START Records shown

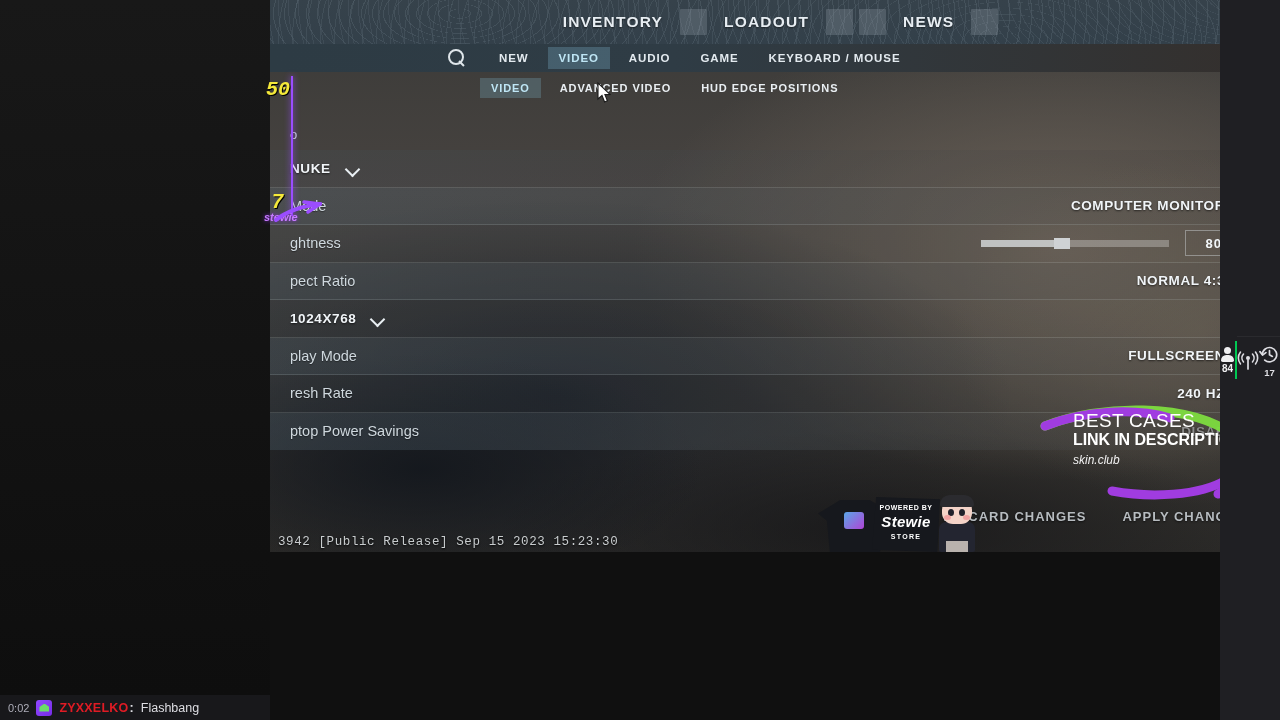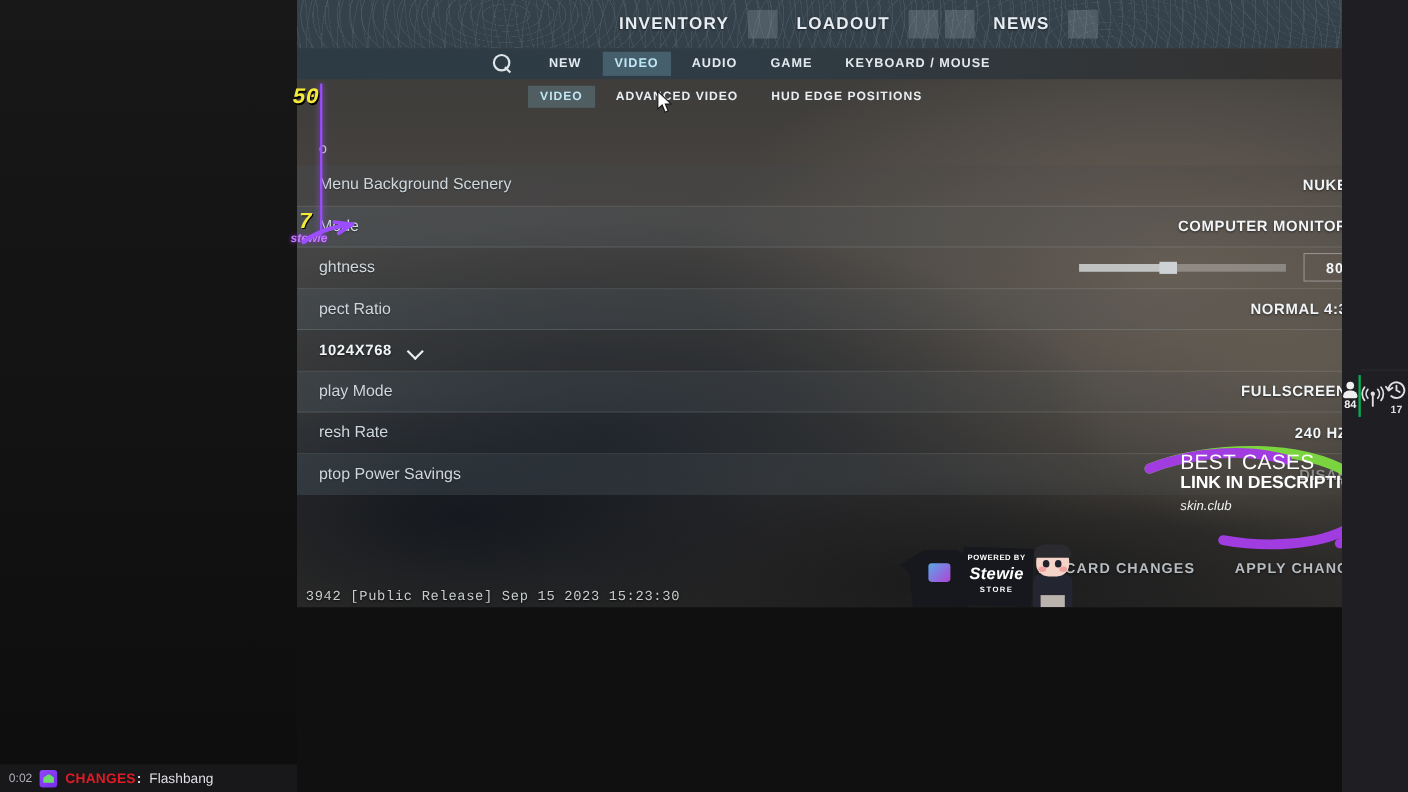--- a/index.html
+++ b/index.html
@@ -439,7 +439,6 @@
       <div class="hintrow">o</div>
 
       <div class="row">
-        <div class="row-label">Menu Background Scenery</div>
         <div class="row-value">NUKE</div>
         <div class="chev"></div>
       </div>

END Records shown
START Records shown

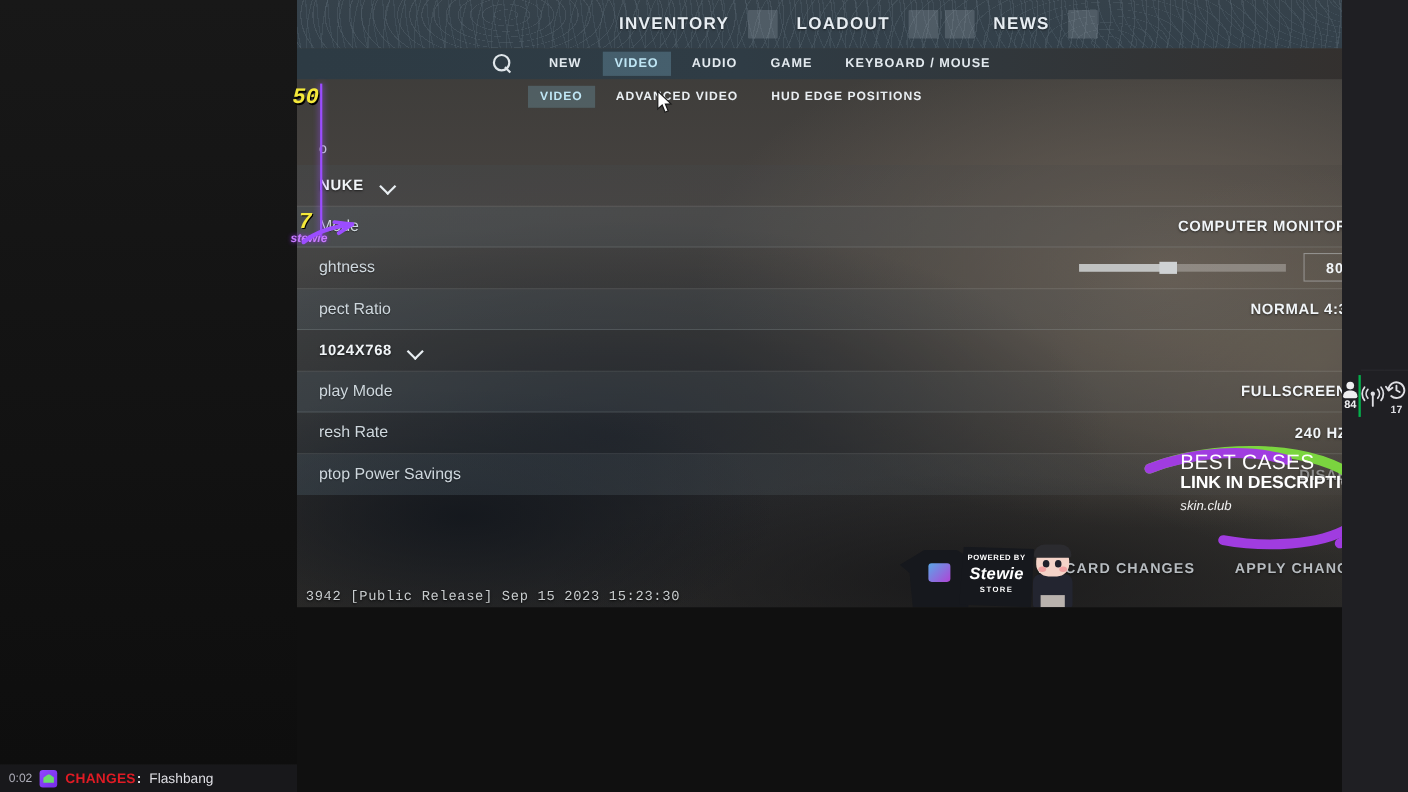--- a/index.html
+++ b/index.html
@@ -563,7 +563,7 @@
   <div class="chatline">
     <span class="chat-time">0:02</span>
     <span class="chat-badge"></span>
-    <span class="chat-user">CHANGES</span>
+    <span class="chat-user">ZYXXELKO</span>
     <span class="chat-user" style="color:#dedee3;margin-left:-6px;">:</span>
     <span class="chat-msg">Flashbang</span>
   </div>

END Records shown
START Records shown

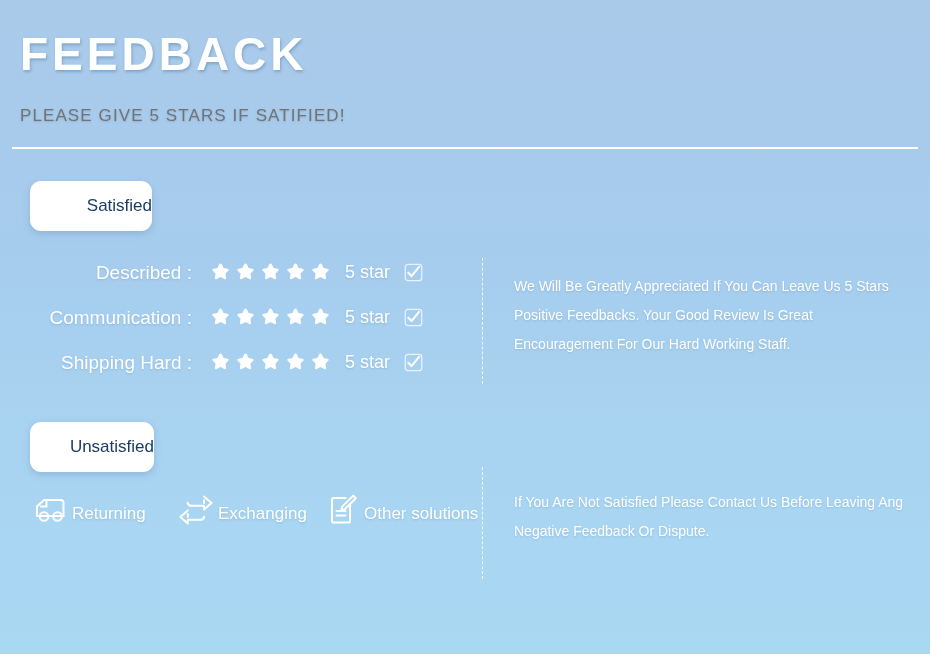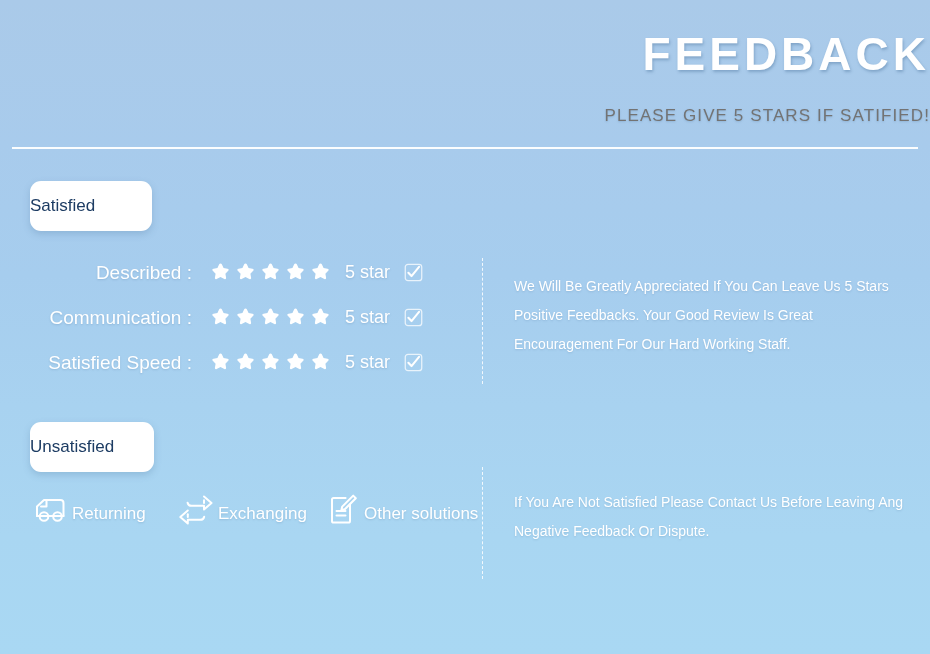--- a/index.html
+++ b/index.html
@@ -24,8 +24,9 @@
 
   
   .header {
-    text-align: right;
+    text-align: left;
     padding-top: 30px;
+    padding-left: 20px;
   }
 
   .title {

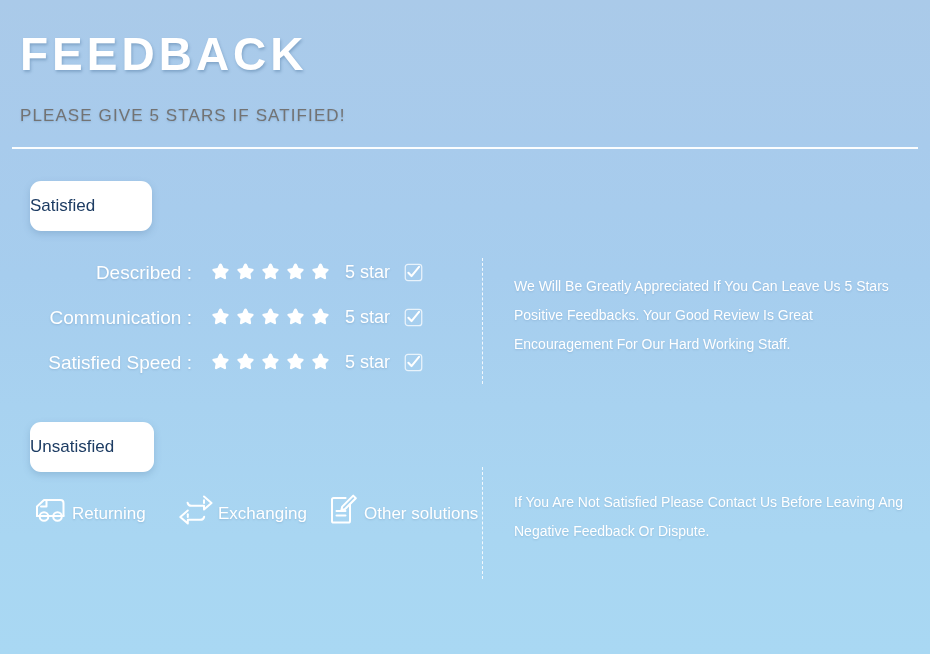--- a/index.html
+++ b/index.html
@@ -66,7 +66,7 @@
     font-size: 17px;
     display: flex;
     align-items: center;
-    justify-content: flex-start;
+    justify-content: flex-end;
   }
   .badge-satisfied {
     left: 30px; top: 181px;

END Records shown

#### [Exercise directions]
Copy out all lines above holding "left".

#### [Solution below]
     <span class="chat-user" style="color:#dedee3;margin-left:-6px;">:</span>
+    text-align: left;
+    padding-left: 20px;
     left: 30px; top: 181px;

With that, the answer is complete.